災害とペットロス―生活再建の中で置き去りになるこころ
更新日:8月26日
災害で、ペットを亡くした。
その悲しみに向き合う前に、生活の再建がはじまります。
悲しむ時間さえ取れないまま、毎日が過ぎていく人も少なくありません。

■ 生きることが優先され、悲しみは後回しになる
大きな災害のあとには、生活を維持するためにやらなければならないことが次々と出てきます。
安心して眠れる場所を確保する。
必要なものを揃える。
家族や仕事のことを考える。
これからの生活をどうするか決めていく。
ひとつひとつに対応しているうちに、ペットを亡くした悲しみに向き合う余裕が持てないまま、時間が過ぎていくことがあります。

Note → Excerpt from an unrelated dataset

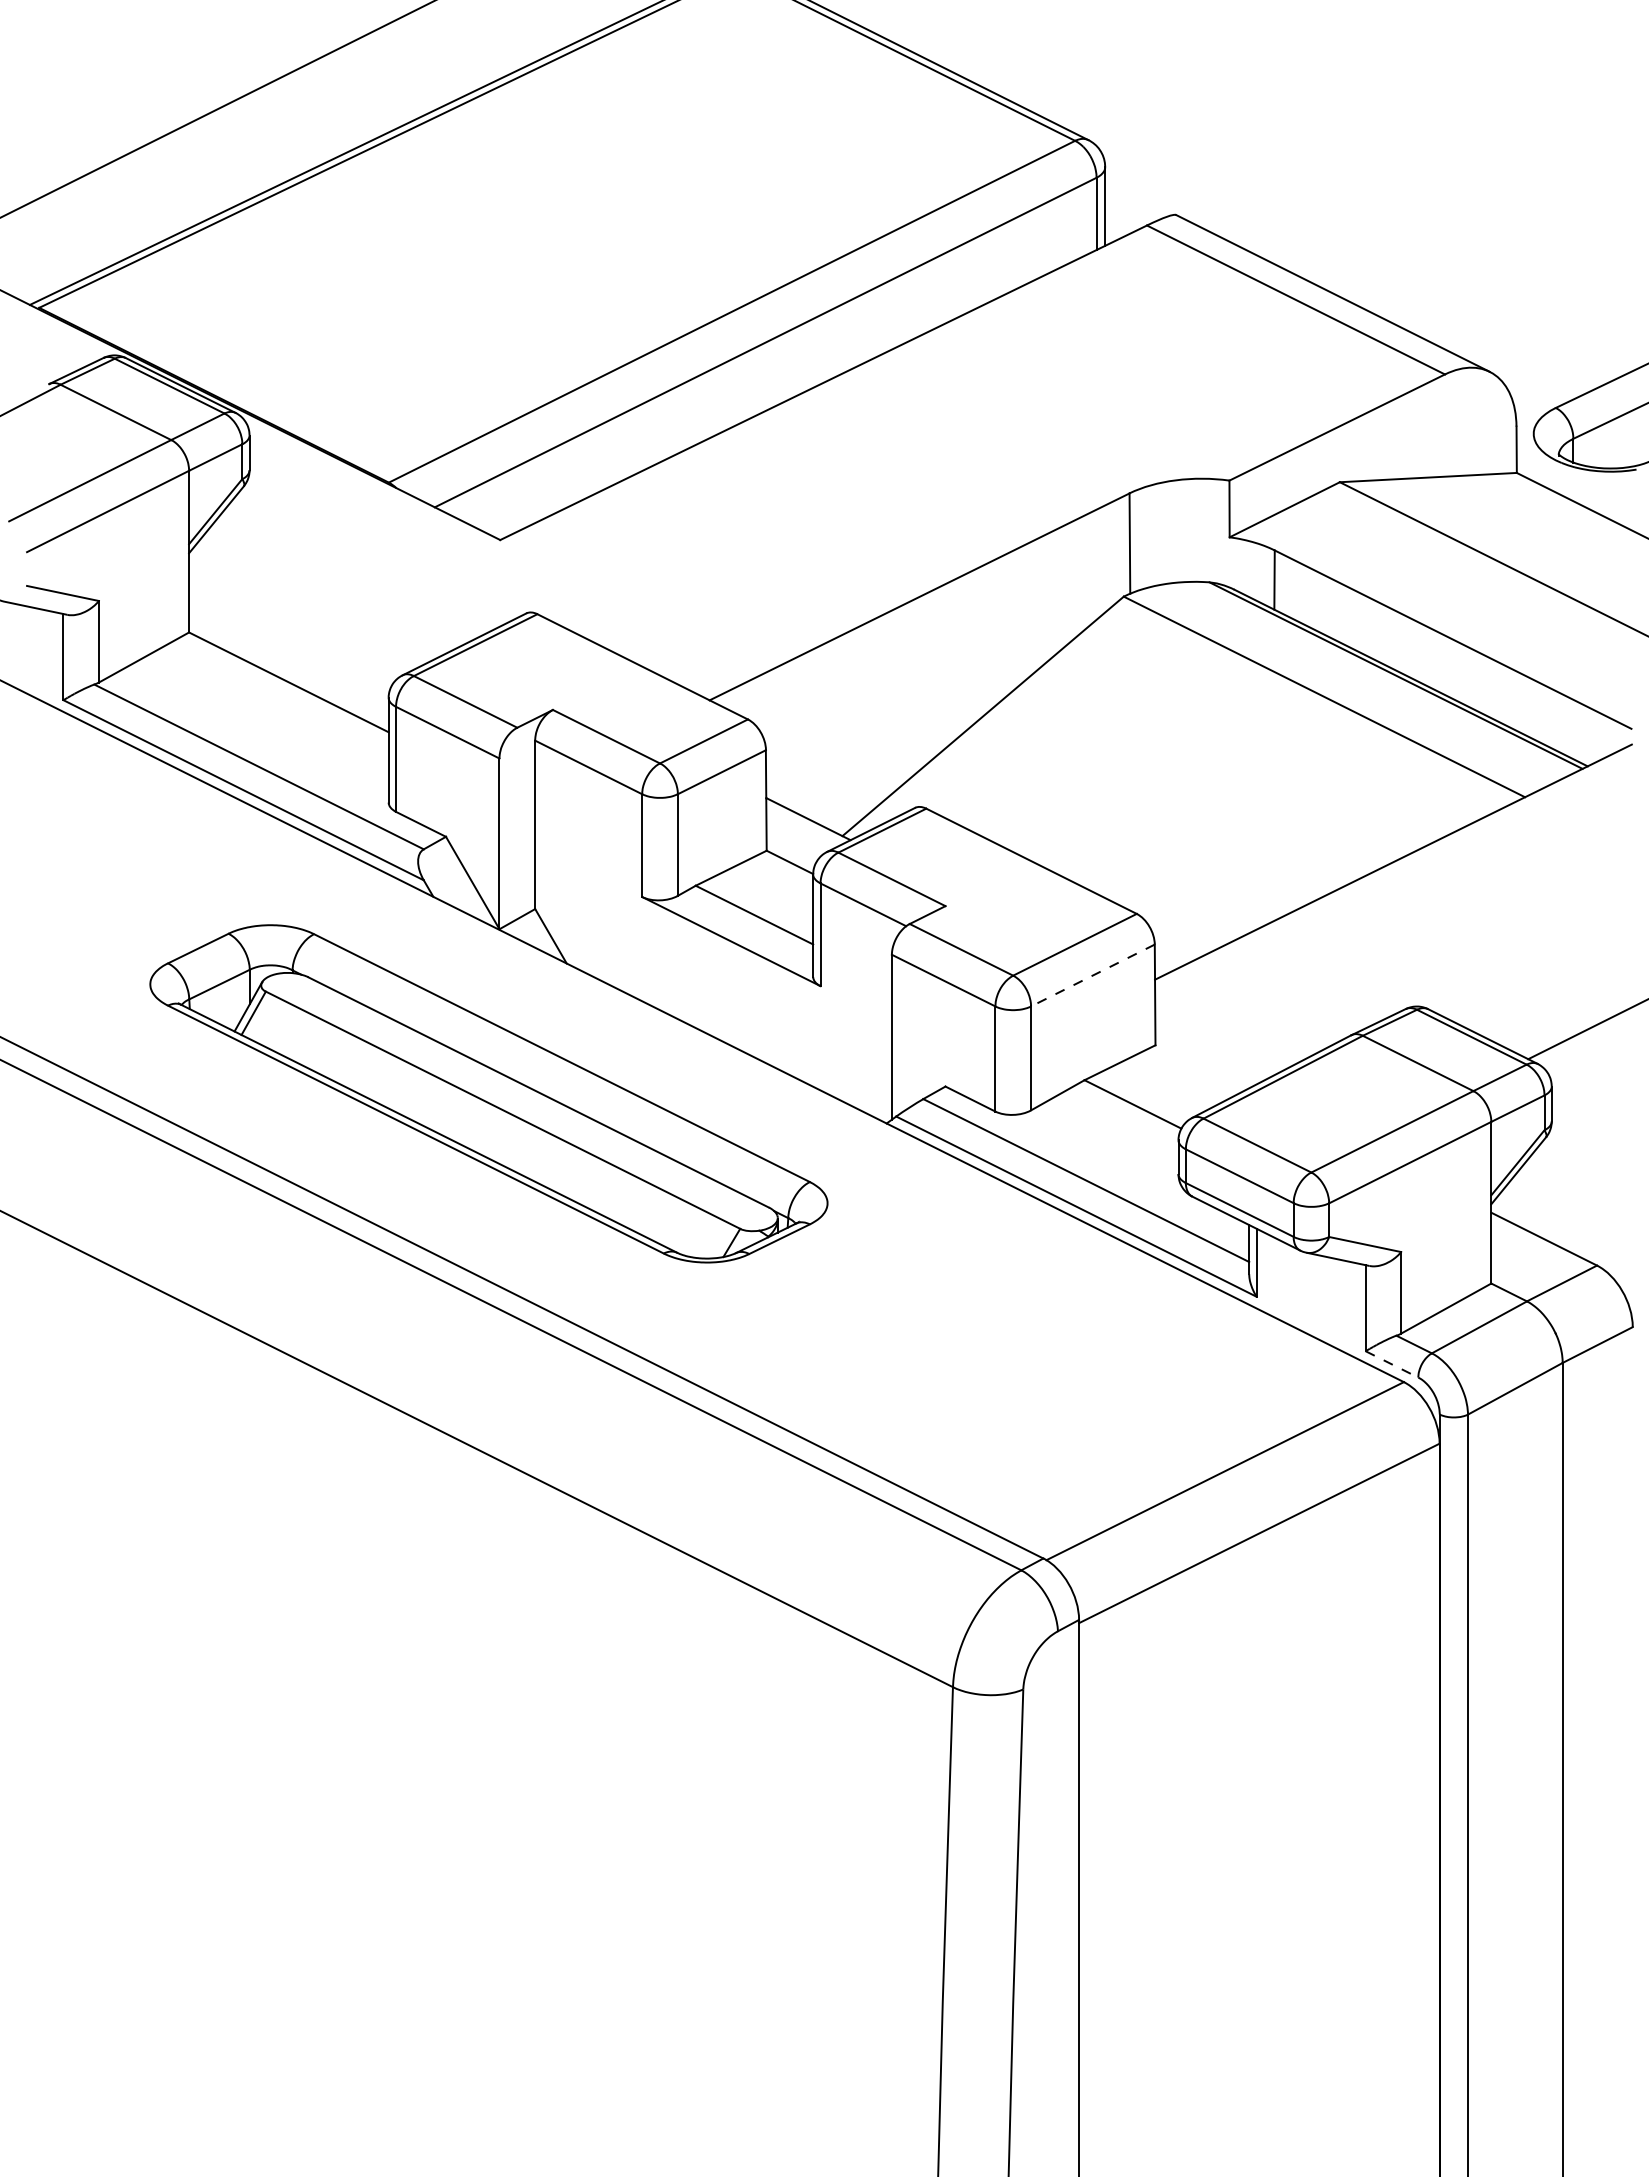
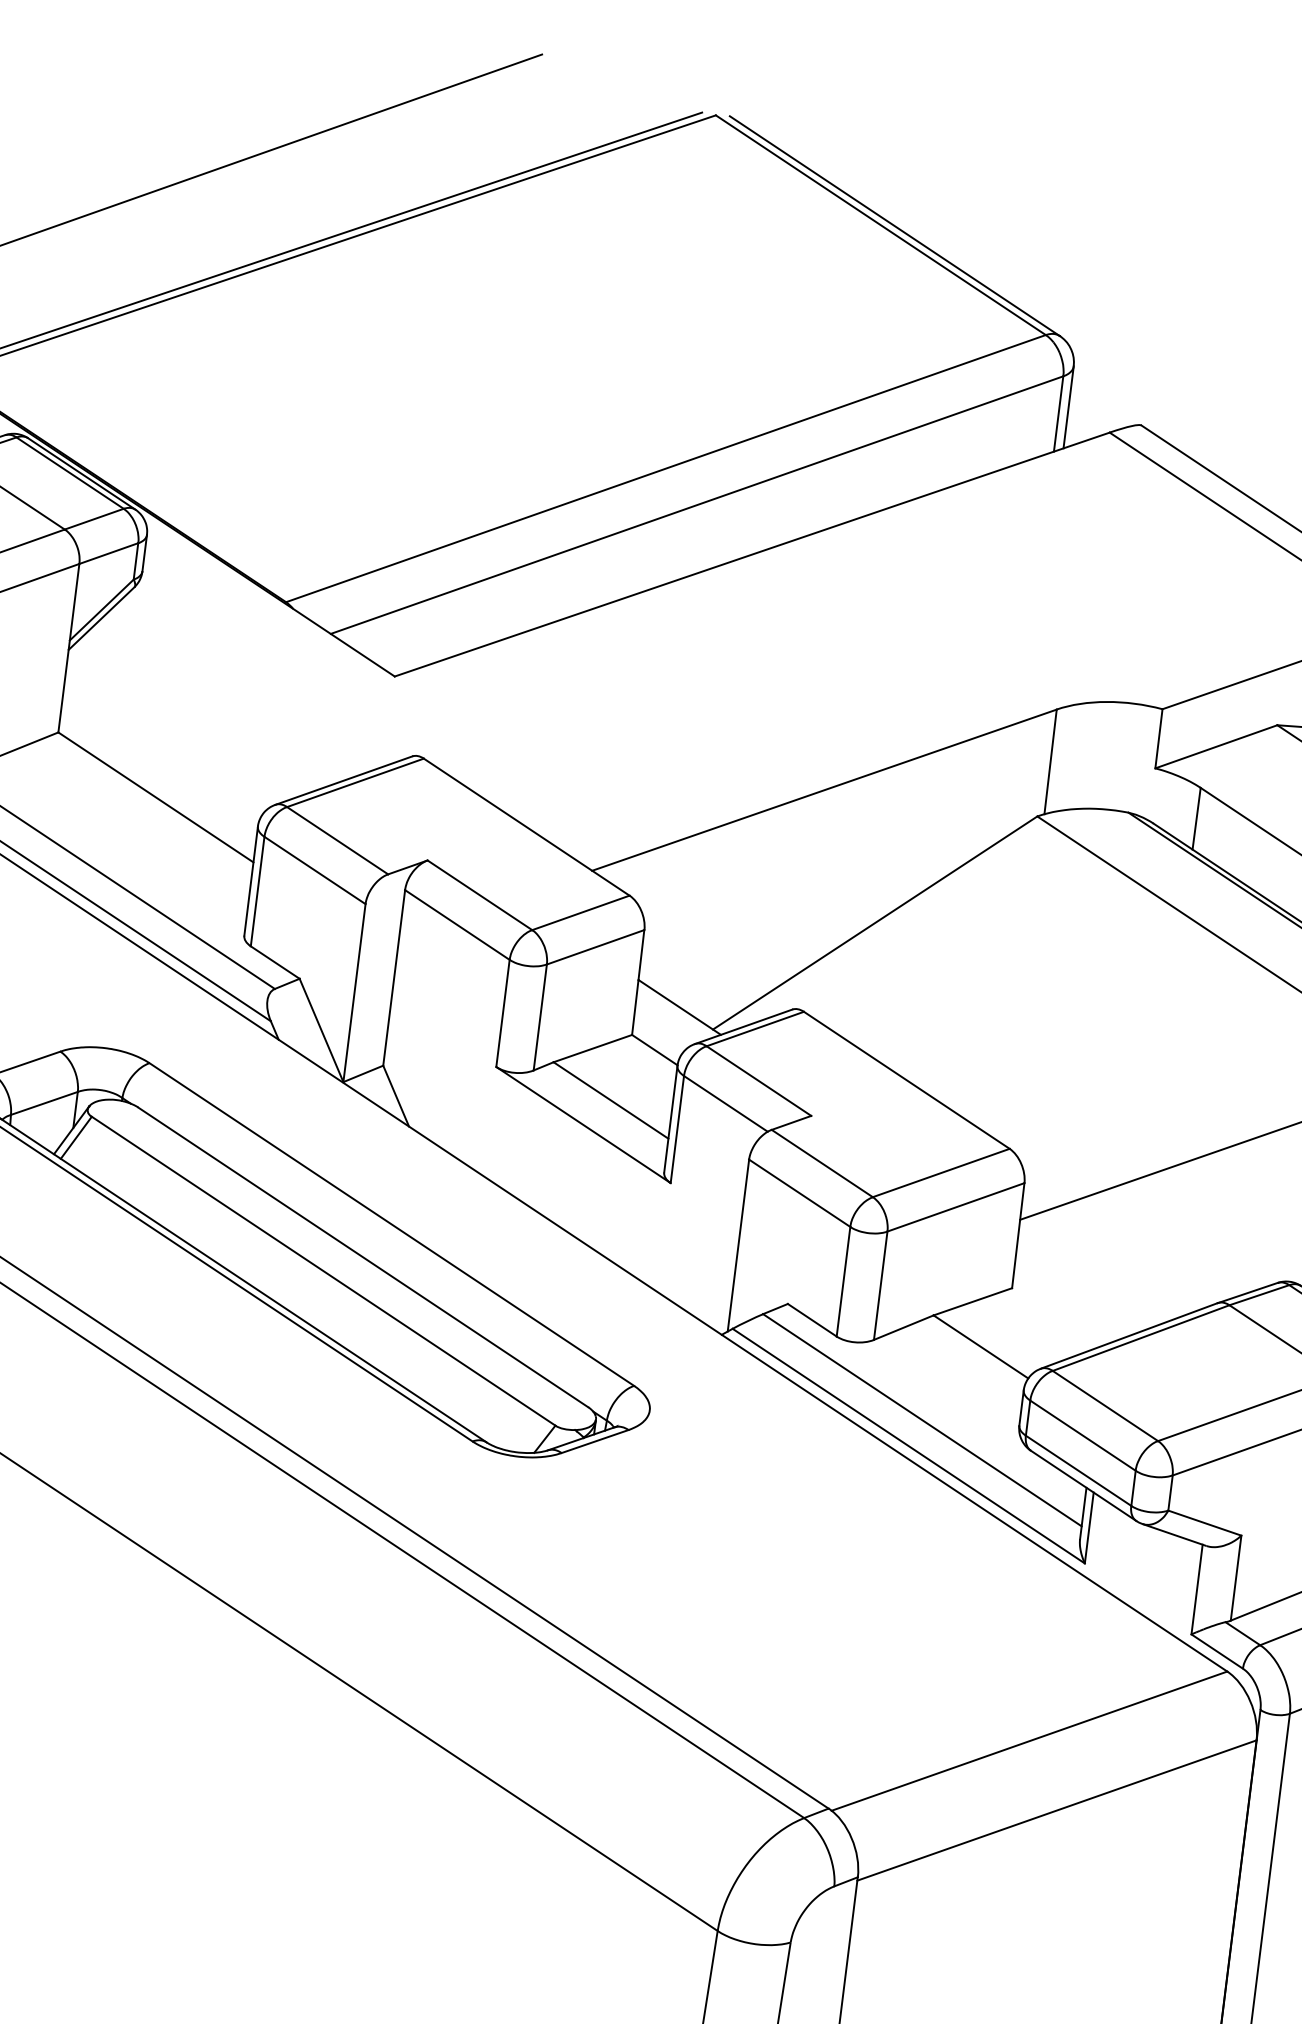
line: (1092, 975) -> (955, 1207), dashed -> solid
line: (1392, 1364) -> (1217, 1651), dashed -> solid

■ 日常が戻っても、こころだけが取り残されることがある
災害から時間が経ち、少しずつ生活を立て直していく。
仕事や学校が再開したり、日々の用事が増えたりして、元の生活に戻りつつある時期もやってきます。
けれど、生活が動き出したからといって、こころまで同じように動き出すとはかぎりません。
毎日を過ごすことに精一杯だったときには考える余裕がなかったことが、ふとした瞬間に浮かんでくることもあります。
「あの子がいない」という現実を、そこで初めて実感することもあります。
生活を立て直していく一方で、こころにはまだ整理できていないものが残っている。
そんな状態になることがあります。
■ 悲しむ時間がなかったことも、そのときの現実
災害の中では、十分に悲しむことができないことがあります。
最後の時間をゆっくり過ごせなかった。
お別れをする余裕がなかった。
悲しみを感じるより先に、やらなければならないことがあった。
それは、その子を大切に思っていなかったからではありません。
その状況を生きることに精一杯だったのです。
■ まわりと同じ速さで戻らなくてもいい
月日が経ち、まわりの生活が戻っていくのを目の当たりにすると、
「自分も早く元に戻らなければ」
「もう前を向かなければ」
と思ってしまうことがあります。
でも、自分の中に悲しみが残っていていいのです。
無理に平気なふりをする必要もありません。
あのとき向き合えなかった悲しみに、後から向き合う時間があってもいいのです。
大切だった存在だからこそ、こころが受け止めるまでには時間がかかります。
そのままの状態で立ち止まることを、自分に許してあげてください。